7. Fe y ciencia en Pascal
Mucho
más sutil que Hawking, y tan científico como él, Pascal advierte que, a
la hora de pensar con rigor se pueden dar “dos excesos: excluir la
razón y no admitir más que la razón”. Después sale al paso de la
dificultad racional de la fe con una argumentación genial:
• Tan incomprensible es
que Dios exista como que no exista. Y que exista el alma unida al
cuerpo, o que no tengamos alma. Y que el mundo haya sido creado, o que
no lo haya sido.
• Pero lo que es incomprensible, no deja por ello de ser.
•
Por tanto, el último paso de la razón consiste en reconocer que hay
infinidad de cosas que la sobrepasan. Es débil si no alcanza a entender
esto.
En sus Pensamientos también leemos:
• La fe dice lo que los sentidos no dicen, pero no lo contrario de lo que ellos ven. Está por encima, no en contra.
• Lo que los hombres, por medio de sus mayores lumbreras, hubieran podido conocer, esta religión lo enseña a sus hijos.

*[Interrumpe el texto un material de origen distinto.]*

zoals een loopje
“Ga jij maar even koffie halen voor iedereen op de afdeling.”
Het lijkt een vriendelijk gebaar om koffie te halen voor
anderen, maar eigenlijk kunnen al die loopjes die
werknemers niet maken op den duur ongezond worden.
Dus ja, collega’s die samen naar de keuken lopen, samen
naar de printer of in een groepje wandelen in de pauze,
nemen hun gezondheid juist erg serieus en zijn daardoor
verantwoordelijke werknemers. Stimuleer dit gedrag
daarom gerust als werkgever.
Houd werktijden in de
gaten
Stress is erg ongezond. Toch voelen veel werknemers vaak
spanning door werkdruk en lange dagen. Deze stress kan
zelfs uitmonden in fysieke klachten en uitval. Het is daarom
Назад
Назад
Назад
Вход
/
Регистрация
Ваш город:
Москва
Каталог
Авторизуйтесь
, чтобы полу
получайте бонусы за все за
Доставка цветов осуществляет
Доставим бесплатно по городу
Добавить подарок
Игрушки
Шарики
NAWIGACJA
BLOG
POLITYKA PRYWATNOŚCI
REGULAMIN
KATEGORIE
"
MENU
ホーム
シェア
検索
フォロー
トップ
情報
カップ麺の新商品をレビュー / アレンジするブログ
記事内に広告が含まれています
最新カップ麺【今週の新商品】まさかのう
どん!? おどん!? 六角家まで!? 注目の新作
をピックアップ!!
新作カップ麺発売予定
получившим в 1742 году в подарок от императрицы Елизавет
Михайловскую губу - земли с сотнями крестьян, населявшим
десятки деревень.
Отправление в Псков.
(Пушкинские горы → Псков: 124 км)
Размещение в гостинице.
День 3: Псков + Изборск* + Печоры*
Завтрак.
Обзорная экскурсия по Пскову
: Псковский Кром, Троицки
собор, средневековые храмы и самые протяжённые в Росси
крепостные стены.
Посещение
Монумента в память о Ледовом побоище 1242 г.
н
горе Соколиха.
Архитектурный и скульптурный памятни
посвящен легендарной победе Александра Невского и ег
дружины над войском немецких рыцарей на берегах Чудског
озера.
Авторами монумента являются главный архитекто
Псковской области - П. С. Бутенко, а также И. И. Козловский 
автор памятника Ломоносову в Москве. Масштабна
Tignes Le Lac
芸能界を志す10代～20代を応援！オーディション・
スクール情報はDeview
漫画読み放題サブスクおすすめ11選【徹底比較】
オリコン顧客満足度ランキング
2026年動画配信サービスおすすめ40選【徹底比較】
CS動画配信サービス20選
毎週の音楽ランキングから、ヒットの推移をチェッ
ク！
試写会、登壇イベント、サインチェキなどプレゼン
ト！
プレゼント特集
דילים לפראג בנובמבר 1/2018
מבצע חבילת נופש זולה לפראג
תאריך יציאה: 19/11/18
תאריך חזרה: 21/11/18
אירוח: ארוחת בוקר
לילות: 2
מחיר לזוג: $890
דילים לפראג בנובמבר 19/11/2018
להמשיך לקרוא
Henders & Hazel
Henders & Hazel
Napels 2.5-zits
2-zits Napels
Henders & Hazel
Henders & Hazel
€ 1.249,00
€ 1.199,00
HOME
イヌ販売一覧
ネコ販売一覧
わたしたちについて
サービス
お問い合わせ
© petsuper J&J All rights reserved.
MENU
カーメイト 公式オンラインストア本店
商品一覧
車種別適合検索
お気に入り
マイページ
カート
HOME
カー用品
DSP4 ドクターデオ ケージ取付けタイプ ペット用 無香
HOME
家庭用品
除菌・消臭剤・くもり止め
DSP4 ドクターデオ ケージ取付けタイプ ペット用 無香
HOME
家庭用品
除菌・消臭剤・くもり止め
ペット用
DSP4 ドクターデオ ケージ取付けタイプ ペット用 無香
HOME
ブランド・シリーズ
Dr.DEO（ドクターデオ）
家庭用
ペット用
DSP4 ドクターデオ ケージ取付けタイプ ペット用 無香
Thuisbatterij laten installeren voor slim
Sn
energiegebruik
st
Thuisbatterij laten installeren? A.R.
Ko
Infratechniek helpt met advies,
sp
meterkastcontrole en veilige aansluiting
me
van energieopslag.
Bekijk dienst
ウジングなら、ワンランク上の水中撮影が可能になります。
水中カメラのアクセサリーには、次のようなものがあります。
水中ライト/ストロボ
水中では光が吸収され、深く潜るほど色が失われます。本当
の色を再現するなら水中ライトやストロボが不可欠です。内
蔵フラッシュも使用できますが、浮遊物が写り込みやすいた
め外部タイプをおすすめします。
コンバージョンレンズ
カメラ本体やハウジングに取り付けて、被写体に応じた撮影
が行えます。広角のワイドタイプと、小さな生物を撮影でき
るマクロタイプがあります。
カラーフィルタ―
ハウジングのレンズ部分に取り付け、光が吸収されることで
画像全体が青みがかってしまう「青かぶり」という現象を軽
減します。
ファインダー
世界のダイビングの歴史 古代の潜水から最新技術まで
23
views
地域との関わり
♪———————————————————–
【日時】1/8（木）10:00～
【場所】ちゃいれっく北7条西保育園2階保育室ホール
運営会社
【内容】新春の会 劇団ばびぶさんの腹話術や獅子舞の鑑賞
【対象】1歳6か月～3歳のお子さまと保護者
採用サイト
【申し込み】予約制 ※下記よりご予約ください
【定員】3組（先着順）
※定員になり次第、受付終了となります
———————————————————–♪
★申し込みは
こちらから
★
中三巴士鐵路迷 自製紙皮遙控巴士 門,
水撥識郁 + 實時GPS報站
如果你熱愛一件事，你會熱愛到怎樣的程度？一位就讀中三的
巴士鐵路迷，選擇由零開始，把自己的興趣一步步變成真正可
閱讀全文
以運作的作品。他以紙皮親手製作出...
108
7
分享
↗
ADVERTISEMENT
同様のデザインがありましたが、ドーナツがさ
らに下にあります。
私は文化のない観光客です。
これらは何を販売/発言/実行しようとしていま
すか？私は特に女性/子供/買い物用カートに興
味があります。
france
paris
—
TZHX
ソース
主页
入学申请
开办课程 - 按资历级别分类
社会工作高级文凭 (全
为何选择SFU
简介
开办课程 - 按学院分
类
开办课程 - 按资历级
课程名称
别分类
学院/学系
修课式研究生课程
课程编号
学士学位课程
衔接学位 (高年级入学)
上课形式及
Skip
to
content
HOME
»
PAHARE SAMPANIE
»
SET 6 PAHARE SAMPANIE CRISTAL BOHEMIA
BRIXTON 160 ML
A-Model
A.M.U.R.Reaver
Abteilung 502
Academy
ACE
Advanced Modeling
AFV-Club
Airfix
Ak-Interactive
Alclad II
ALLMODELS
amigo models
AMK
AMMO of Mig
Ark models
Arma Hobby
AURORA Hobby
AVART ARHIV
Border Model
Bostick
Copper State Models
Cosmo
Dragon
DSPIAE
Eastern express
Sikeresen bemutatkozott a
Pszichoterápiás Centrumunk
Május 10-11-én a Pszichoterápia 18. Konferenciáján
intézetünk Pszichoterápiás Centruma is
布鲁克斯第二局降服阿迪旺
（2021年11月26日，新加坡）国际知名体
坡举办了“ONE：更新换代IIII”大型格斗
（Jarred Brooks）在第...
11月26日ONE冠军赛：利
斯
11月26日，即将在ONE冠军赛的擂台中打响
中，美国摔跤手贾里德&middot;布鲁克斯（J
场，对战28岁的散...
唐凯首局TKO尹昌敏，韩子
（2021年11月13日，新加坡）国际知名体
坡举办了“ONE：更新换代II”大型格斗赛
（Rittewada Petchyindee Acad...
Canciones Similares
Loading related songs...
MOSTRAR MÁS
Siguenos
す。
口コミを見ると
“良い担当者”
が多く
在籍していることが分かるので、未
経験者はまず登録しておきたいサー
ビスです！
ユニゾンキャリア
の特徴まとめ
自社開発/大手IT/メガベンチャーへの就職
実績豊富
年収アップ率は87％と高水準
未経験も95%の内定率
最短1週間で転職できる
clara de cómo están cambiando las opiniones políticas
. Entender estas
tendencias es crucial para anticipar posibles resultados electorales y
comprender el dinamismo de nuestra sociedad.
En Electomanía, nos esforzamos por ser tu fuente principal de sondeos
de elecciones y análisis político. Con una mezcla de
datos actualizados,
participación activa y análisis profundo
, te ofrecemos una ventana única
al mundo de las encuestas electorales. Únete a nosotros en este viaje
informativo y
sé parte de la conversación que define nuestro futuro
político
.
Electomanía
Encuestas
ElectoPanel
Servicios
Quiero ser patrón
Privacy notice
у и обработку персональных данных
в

Termino con una de las observaciones de Pascal que más me gustan:
• Hay suficiente luz para los que quieren ver a Dios, y suficiente oscuridad para quienes no quieren verlo.
Así
es. El componente voluntario de la negación y de la afirmación de Dios
es innegable. Pero sucede que, en algunos casos, se puede ser agnóstico o
ateo sin esa voluntad, sin querer serlo. Sospecho que Antony Flew
formaba parte de esa minoría. Y, desde que leí a Guitton, entendí que
esa involuntaria oscuridad puede estar querida por Dios. Dice Jean
Guitton:
“Dios
se ha obligado a dejarnos libres para creer o no creer en Él. Ese Dios
discreto ha colocado una apariencia de probabilidad en nuestras dudas
sobre su existencia. Se ha envuelto en sombras para hacer más amorosa
nuestra fe, sin duda también para concederse el derecho de perdonar
nuestra negación: es preciso que la solución contraria a la fe conserve
cierta verosimilitud para dejar todo su juego a la misericordia”.